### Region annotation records
---*---
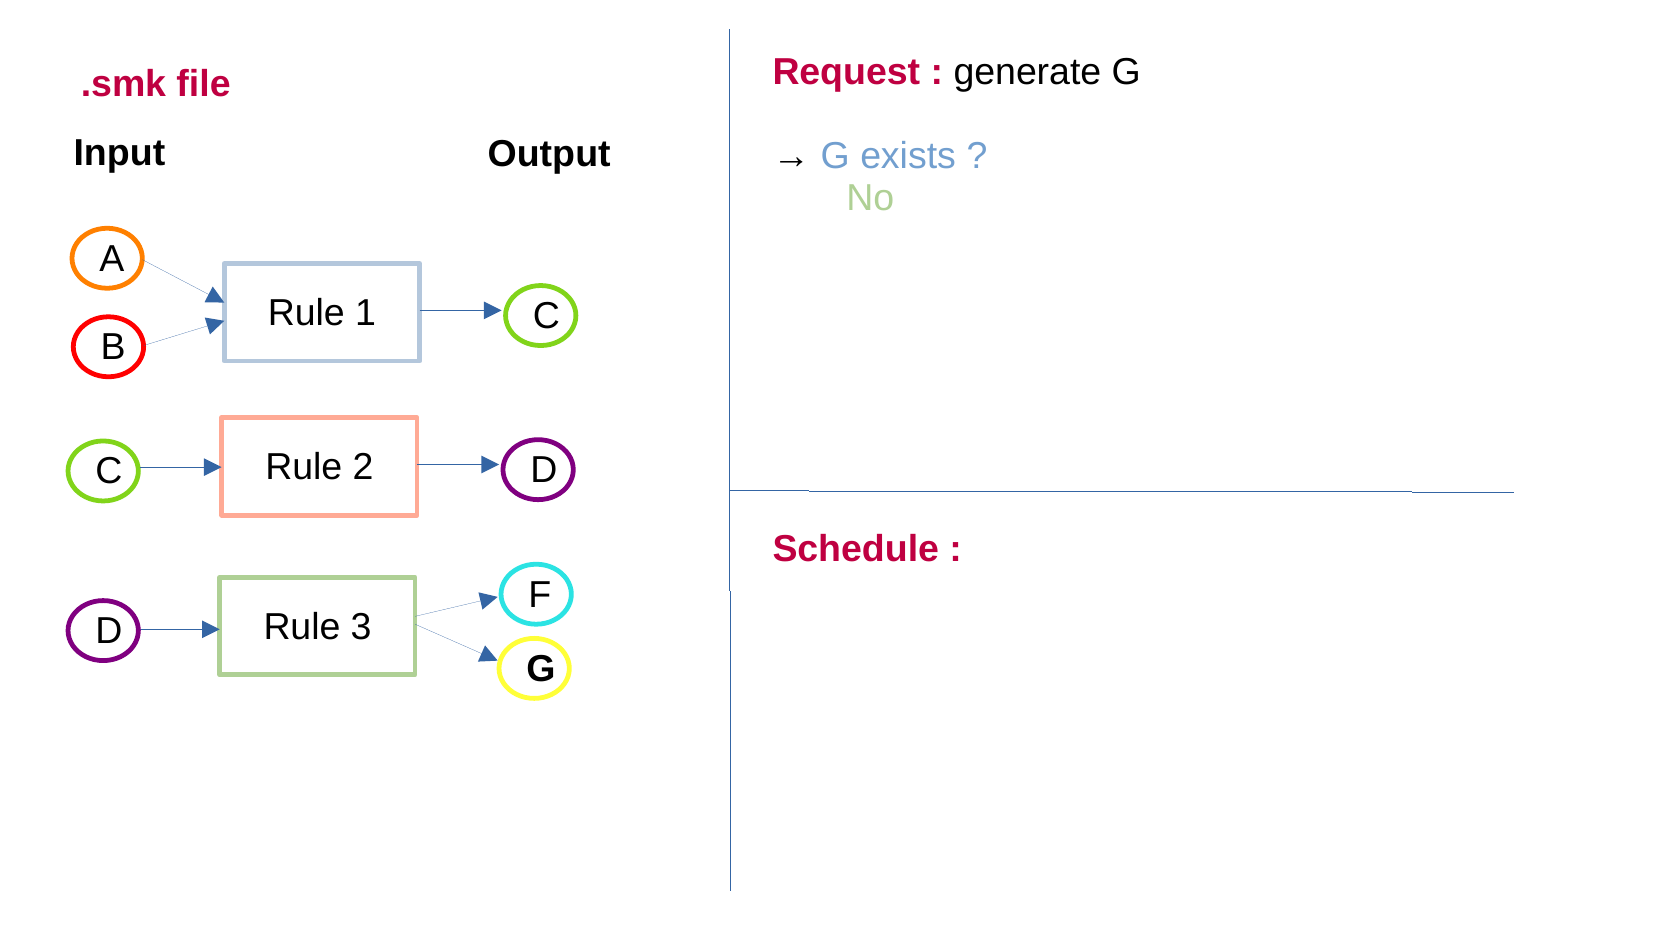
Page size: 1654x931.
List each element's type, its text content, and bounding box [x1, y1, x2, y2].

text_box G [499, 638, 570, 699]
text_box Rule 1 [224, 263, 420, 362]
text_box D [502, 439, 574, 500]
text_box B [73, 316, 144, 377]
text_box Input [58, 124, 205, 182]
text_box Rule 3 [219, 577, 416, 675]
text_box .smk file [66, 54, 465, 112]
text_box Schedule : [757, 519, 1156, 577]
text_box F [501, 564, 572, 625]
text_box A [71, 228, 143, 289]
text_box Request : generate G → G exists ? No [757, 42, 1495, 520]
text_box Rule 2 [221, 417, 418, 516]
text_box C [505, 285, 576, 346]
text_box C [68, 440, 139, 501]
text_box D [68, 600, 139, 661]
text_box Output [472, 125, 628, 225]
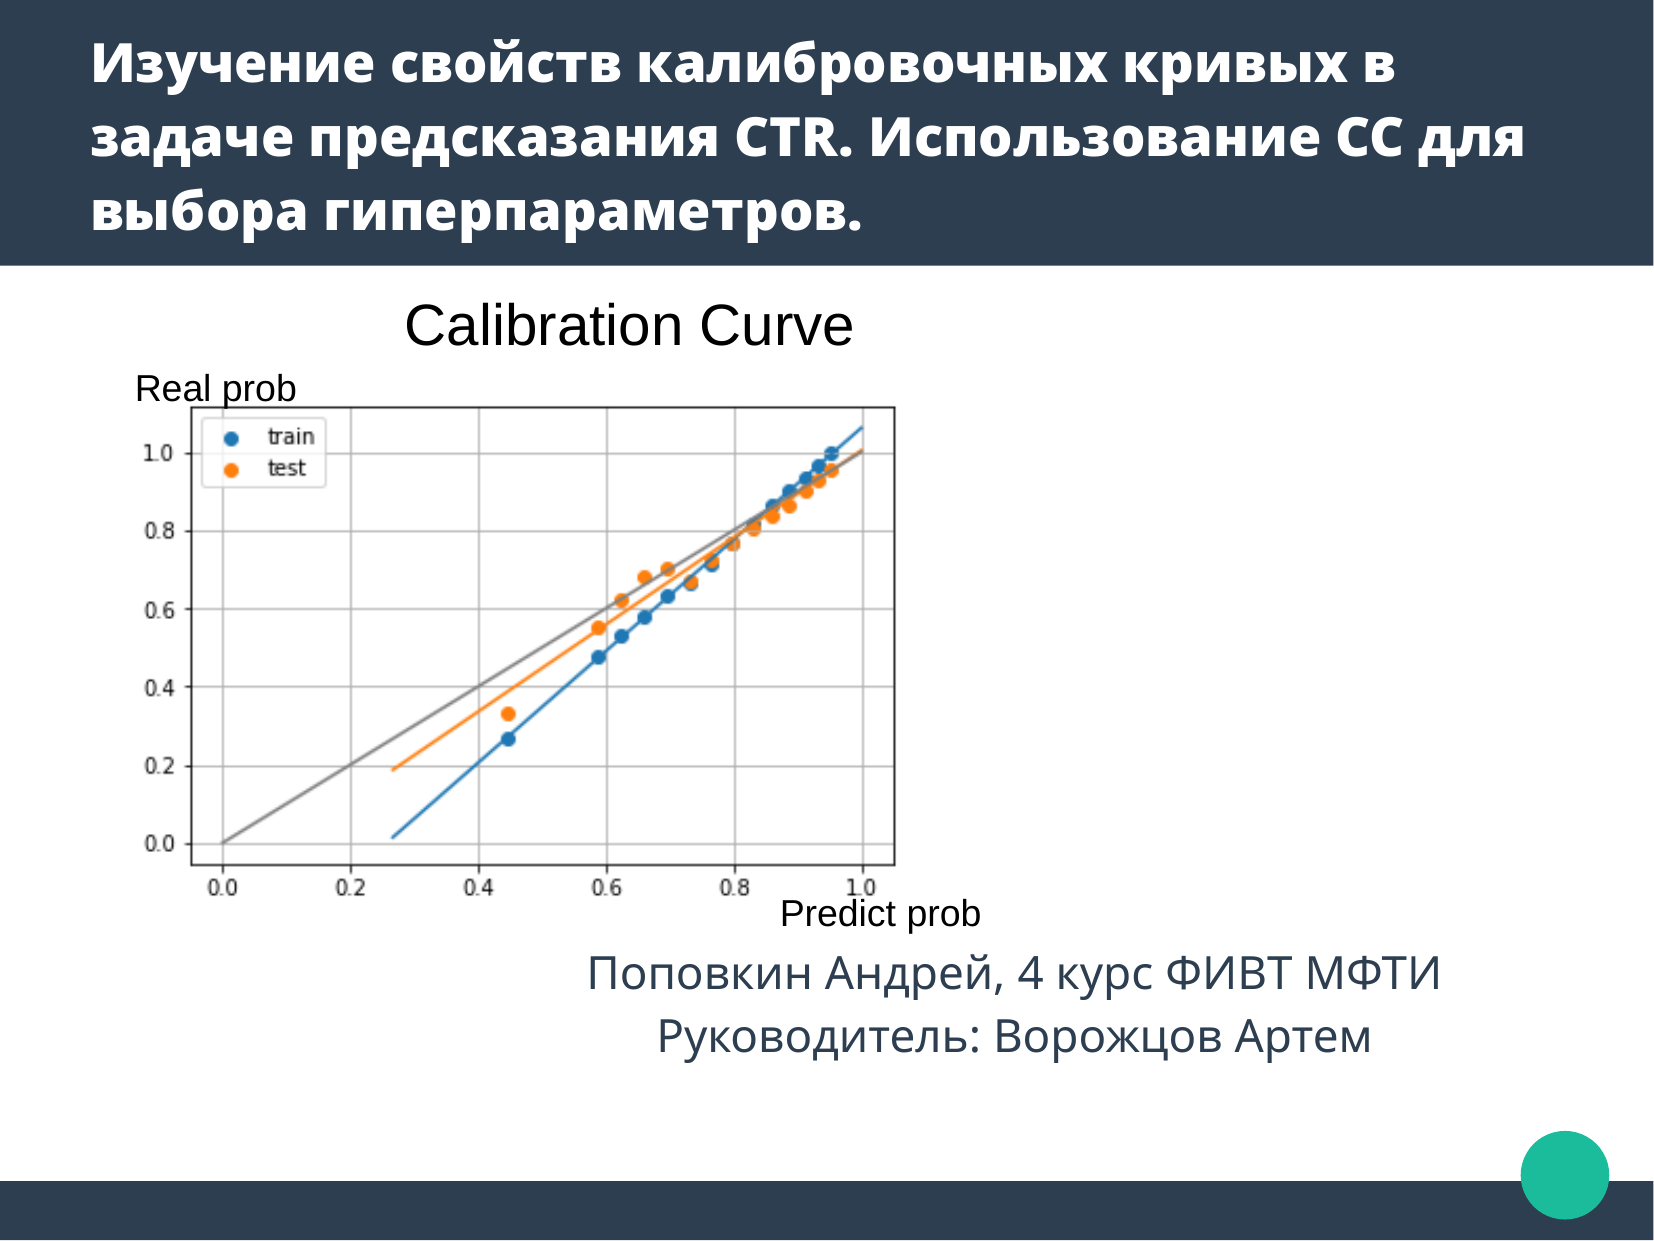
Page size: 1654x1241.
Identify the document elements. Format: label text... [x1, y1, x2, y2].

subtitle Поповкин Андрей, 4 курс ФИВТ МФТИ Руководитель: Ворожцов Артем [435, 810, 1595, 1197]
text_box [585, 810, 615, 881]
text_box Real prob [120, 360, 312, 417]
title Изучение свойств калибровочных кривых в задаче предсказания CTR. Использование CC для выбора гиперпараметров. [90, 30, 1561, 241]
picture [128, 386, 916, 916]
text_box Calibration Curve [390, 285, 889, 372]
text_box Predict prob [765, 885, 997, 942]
---*---
Output the rows as a numbered list, starting at the beginning of the rows and ending at the line that contains "text_box .smk file [66, 54, 465, 112]", with both ends included and blank lines skipped. Leave the pictures out.

1. Page size: 1654x931.
2. List each element's type, its text content, and bounding box [x1, y1, x2, y2].
3. text_box G [499, 638, 570, 699]
4. text_box Rule 1 [224, 263, 420, 362]
5. text_box D [502, 439, 574, 500]
6. text_box B [73, 316, 144, 377]
7. text_box Input [58, 124, 205, 182]
8. text_box Rule 3 [219, 577, 416, 675]
9. text_box .smk file [66, 54, 465, 112]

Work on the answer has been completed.